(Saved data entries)

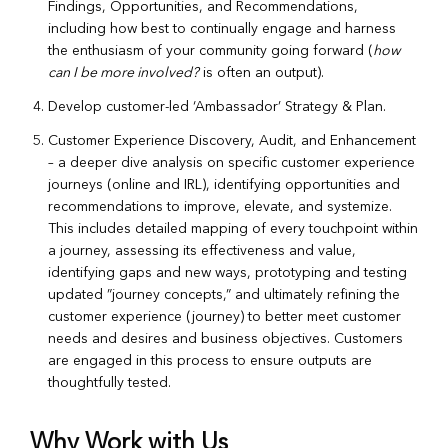
Findings, Opportunities, and Recommendations,
including how best to continually engage and harness
the enthusiasm of your community going forward (
how
can I be more involved?
is often an output).
Develop customer-led ‘Ambassador’ Strategy & Plan.
Customer Experience Discovery, Audit, and Enhancement
– a deeper dive analysis on specific customer experience
journeys (online and IRL), identifying opportunities and
recommendations to improve, elevate, and systemize.
This includes detailed mapping of every touchpoint within
a journey, assessing its effectiveness and value,
identifying gaps and new ways, prototyping and testing
updated ”journey concepts,” and ultimately refining the
customer experience (journey) to better meet customer
needs and desires and business objectives. Customers
are engaged in this process to ensure outputs are
thoughtfully tested.
Why Work with Us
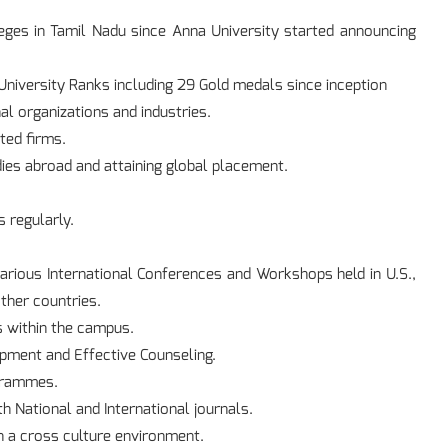
eges in Tamil Nadu since Anna University started announcing
niversity Ranks including 29 Gold medals since inception
al organizations and industries.
ted firms.
ies abroad and attaining global placement.
 regularly.
arious International Conferences and Workshops held in U.S.,
ther countries.
s within the campus.
pment and Effective Counseling.
ogrammes.
th National and International journals.
 a cross culture environment.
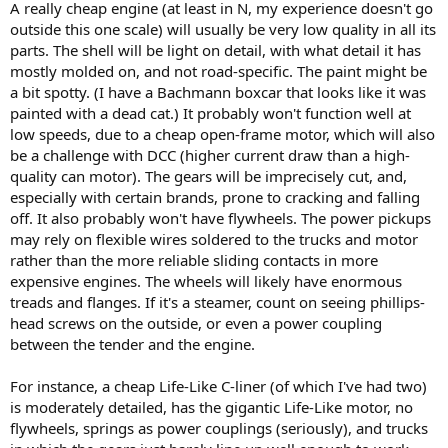
A really cheap engine (at least in N, my experience doesn't go
outside this one scale) will usually be very low quality in all its
parts. The shell will be light on detail, with what detail it has
mostly molded on, and not road-specific. The paint might be
a bit spotty. (I have a Bachmann boxcar that looks like it was
painted with a dead cat.) It probably won't function well at
low speeds, due to a cheap open-frame motor, which will also
be a challenge with DCC (higher current draw than a high-
quality can motor). The gears will be imprecisely cut, and,
especially with certain brands, prone to cracking and falling
off. It also probably won't have flywheels. The power pickups
may rely on flexible wires soldered to the trucks and motor
rather than the more reliable sliding contacts in more
expensive engines. The wheels will likely have enormous
treads and flanges. If it's a steamer, count on seeing phillips-
head screws on the outside, or even a power coupling
between the tender and the engine.
For instance, a cheap Life-Like C-liner (of which I've had two)
is moderately detailed, has the gigantic Life-Like motor, no
flywheels, springs as power couplings (seriously), and trucks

--- What to do ---
Copy out word for word the stretch from the start of the items through the line that contains "Why Work with Us". Leave the pictures out of your answer.

--- Solution below ---
Findings, Opportunities, and Recommendations,
including how best to continually engage and harness
the enthusiasm of your community going forward (
how
can I be more involved?
is often an output).
Develop customer-led ‘Ambassador’ Strategy & Plan.
Customer Experience Discovery, Audit, and Enhancement
– a deeper dive analysis on specific customer experience
journeys (online and IRL), identifying opportunities and
recommendations to improve, elevate, and systemize.
This includes detailed mapping of every touchpoint within
a journey, assessing its effectiveness and value,
identifying gaps and new ways, prototyping and testing
updated ”journey concepts,” and ultimately refining the
customer experience (journey) to better meet customer
needs and desires and business objectives. Customers
are engaged in this process to ensure outputs are
thoughtfully tested.
Why Work with Us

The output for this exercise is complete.